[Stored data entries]
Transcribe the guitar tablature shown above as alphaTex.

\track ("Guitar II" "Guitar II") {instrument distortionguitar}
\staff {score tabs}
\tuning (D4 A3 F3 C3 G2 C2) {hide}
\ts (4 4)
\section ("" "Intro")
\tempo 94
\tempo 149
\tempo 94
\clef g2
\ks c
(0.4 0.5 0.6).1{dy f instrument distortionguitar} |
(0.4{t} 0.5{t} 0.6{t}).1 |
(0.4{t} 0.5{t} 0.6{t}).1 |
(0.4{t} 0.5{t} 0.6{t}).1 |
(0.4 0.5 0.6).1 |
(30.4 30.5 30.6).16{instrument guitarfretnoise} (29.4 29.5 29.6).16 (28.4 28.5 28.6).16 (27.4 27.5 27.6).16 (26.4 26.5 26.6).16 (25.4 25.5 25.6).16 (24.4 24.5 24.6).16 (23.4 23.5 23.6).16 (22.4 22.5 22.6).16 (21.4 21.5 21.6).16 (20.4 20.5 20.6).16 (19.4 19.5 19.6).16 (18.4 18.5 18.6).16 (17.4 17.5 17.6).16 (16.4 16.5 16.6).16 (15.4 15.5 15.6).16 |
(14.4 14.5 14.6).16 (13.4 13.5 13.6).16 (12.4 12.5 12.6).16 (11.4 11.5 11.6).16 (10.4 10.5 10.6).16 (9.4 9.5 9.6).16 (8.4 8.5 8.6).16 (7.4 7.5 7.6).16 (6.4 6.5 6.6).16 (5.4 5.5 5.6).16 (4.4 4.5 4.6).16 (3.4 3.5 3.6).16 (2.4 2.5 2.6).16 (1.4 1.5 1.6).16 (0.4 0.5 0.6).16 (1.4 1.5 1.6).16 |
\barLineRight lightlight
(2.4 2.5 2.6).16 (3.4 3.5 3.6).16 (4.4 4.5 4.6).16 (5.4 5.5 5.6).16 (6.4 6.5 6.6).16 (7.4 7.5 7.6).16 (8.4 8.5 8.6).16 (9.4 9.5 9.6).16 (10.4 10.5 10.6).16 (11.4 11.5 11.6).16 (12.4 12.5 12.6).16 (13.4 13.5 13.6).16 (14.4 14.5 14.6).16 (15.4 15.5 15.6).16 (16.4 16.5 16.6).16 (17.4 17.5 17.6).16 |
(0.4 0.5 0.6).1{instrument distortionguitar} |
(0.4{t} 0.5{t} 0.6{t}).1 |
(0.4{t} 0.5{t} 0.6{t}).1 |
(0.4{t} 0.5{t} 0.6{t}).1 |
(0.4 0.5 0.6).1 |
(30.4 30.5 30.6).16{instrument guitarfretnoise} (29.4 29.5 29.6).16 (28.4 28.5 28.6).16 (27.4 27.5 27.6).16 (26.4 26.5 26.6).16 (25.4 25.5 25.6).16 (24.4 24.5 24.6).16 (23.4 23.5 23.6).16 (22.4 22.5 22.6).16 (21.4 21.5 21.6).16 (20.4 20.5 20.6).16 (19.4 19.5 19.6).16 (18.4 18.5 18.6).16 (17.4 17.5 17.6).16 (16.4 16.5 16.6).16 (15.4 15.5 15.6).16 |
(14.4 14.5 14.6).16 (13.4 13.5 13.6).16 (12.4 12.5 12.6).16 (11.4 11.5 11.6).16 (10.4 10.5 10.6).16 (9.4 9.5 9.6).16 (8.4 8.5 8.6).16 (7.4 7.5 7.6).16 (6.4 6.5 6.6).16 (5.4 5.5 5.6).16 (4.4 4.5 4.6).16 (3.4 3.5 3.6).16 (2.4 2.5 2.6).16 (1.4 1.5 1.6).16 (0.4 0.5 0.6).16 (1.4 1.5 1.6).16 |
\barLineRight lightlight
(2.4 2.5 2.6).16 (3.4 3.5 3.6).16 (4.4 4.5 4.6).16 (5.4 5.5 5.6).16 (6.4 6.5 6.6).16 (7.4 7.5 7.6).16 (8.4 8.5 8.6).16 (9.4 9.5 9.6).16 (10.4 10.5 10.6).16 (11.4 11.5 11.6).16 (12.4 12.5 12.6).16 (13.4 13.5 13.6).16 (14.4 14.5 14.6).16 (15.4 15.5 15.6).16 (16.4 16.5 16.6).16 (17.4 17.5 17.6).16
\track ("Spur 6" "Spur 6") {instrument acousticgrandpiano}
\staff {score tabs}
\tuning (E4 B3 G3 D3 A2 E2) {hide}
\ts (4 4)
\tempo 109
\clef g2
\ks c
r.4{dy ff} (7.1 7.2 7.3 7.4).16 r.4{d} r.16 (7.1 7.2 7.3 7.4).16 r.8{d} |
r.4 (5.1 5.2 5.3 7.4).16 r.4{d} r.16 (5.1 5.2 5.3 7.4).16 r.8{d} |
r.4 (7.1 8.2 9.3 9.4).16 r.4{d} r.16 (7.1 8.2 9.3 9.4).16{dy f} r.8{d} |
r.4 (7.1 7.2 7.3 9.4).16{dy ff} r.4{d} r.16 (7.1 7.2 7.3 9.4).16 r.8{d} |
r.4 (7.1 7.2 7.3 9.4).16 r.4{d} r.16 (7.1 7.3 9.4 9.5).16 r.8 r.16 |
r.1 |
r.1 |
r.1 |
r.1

** SHORT EXERCISE **
Extract each line of the rows above that contains the string "tuning". Case matters when matching.

** RESULT FOR THIS TASK **
\tuning (D4 A3 F3 C3 G2 C2) {hide}
\tuning (E4 B3 G3 D3 A2 E2) {hide}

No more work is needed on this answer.